Venture capital firms invest on about a five-year timeframe and take equity stakes in a number of startups, and about 75% of those startups fail to even hit, much less exceed, their break-even. So venture capital funds are looking for quick proof-of-concept and high returns from those that succeed. Manufacturing and other types of companies don’t grow as fast, typically have lower profit margins and require more upfront investment.  

Many investors today are concerned about rising income inequality, “jobless innovation,” the loss of U.S. manufacturing jobs, the vulnerabilities of a global supply chain and the desire for cleaner energy and cleaner industrial production. Venture capital’s outsized focus on software leaves them looking for other ways to put their money to work. 

What’s needed is innovation in and a greater proliferation of alternative funding models and mechanisms that can allow capital allocators to pursue multiple strategic objectives, like supporting U.S. jobs and manufacturing, scaling proprietary brick-and-mortar assets and processes, and, of course, making a decent return.

And new models are springing up. Robert Cote, managing partner and co-founder of Cote Capital, offers just one example. He has developed an approach he refers to as the “IP capital” model.

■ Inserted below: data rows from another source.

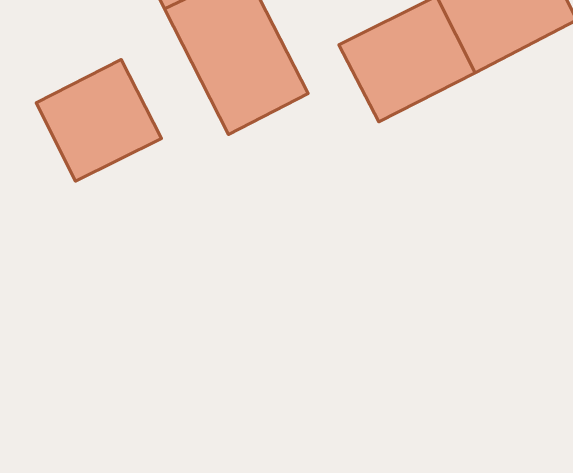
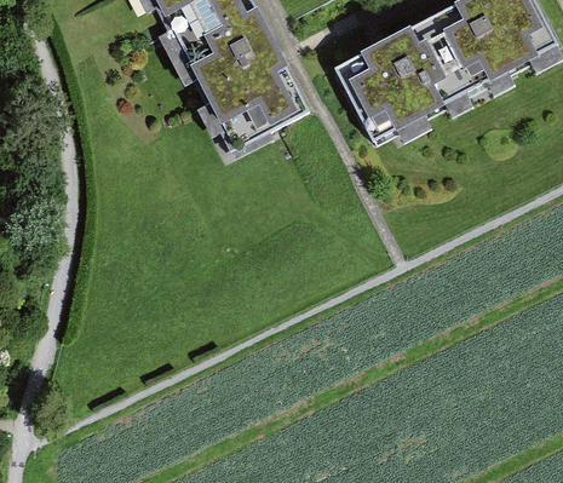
building: [36,59,161,181] -> none

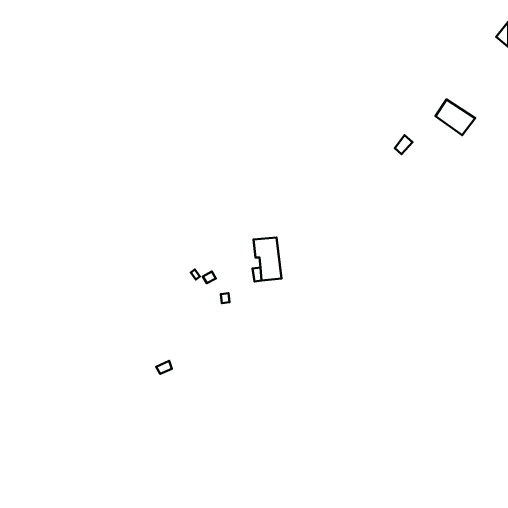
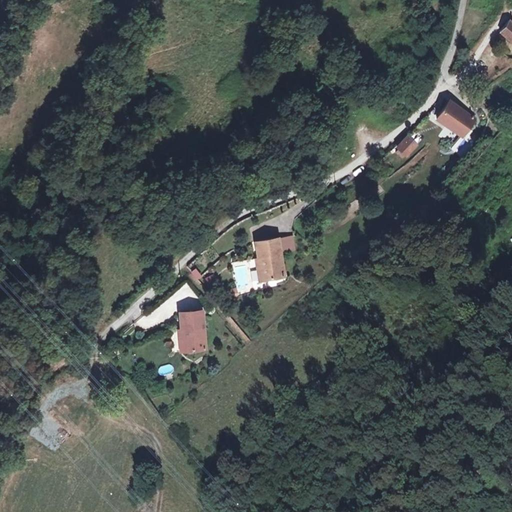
building: none -> [181,310,206,350]

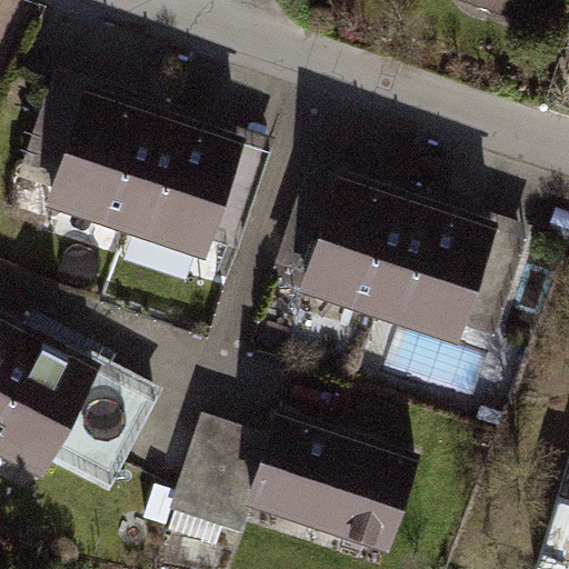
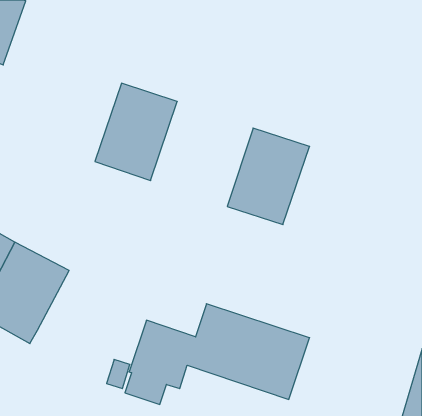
building: [49,98,162,228] -> none
building: [378,208,490,338] -> none
building: [50,373,152,486] -> none

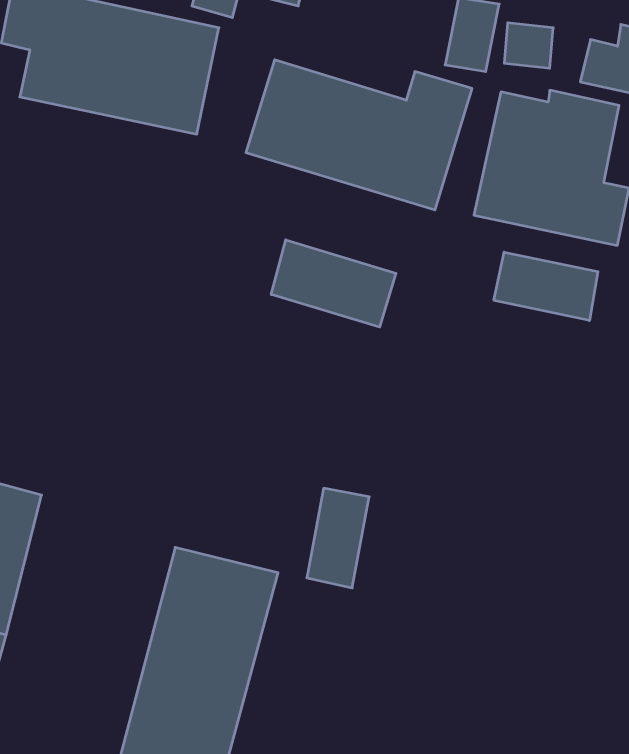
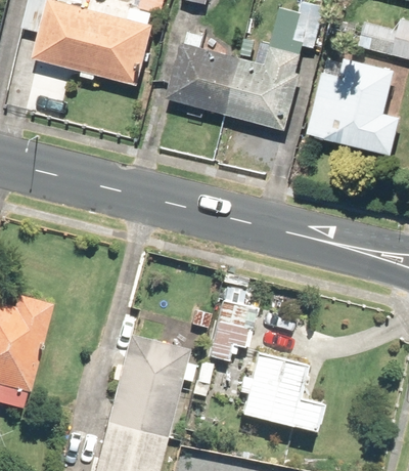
building: [271,240,396,327] -> none
building: [494,252,598,321] -> none
building: none -> [238,354,322,435]

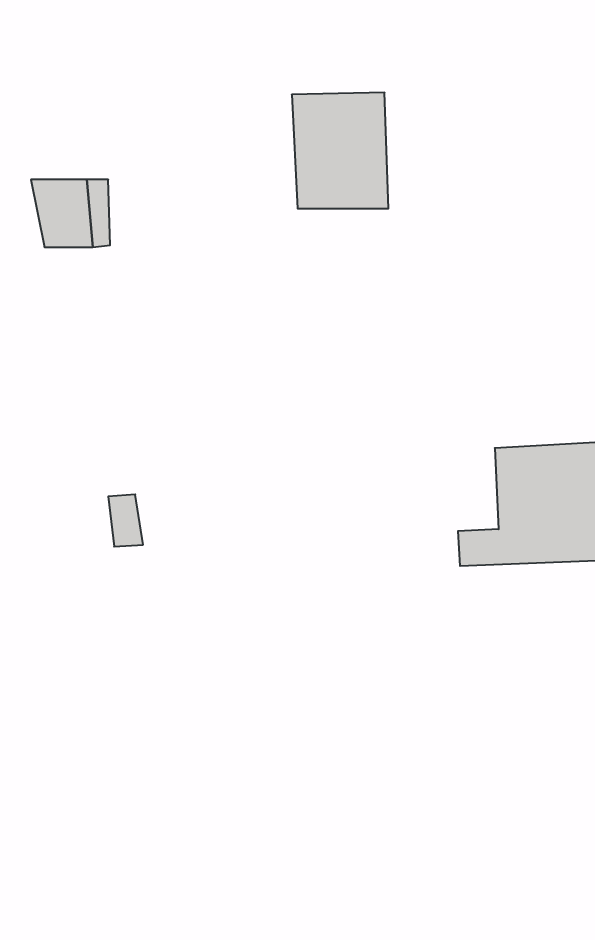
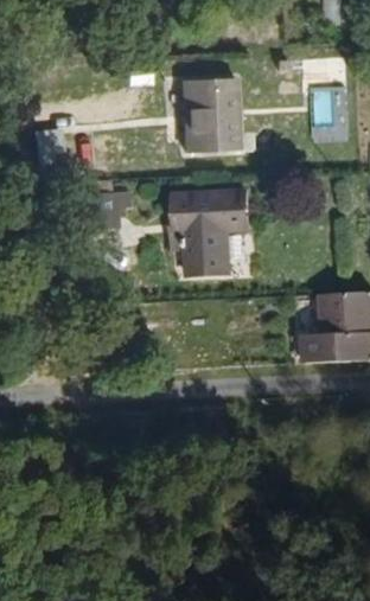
building: none -> [79,188,128,220]
building: none -> [172,191,250,273]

The model works with revenue-generating companies, often in legacy and capital-intensive industries (e.g., textile manufacturing), that are looking for capital to scale and grow. This capital is effectively securitized by proprietary and contract-backed assets that give the company a legally protected edge in their product or process. That IP remains domiciled in the United States.

Rather than taking an equity stake, “IP capital” investors are returned a revenue-based, scalable dividend (similar to a bond) that increases if and only if the company hits preordained performance metrics along a preset timeline. The model works well for companies with breakthrough innovative physical products that create an asset base – e.g., new product design, know-how, and manufacturing assets – whose value is underwritten and secured by an IP contract. Think, for example, an IP-protected process developed in Texas to rejuvenate leftover fabric waste into virgin-quality fibers for recycled use in global mass-retail clothing production.

For the investor who wants to help rejuvenate the “real” economy, a model like this can make sense.  The investment is backed by assets, providing an additional layer of protection. The companies receiving capital are engaging in the overhauling and modernizing of legacy industries in an effort to make them greener, more sustainable, and more efficient.

Americans’ increasing interest in investing with a purpose has brought an enormous array of innovations to the mutual fund, ETF and broader retail investor space. Similarly, the channels for investing in early-stage innovation will adapt to meet the demands of these investors.  The IP capital model is just one of many new investment vehicles that can enable these investors to help grow revenue-generating companies with societal impact.

The author served as assistant secretary for public affairs and director of policy planning in the U.S. Treasury Department for former Treasury secretary Hank Paulson during the height of the 2008 financial crisis.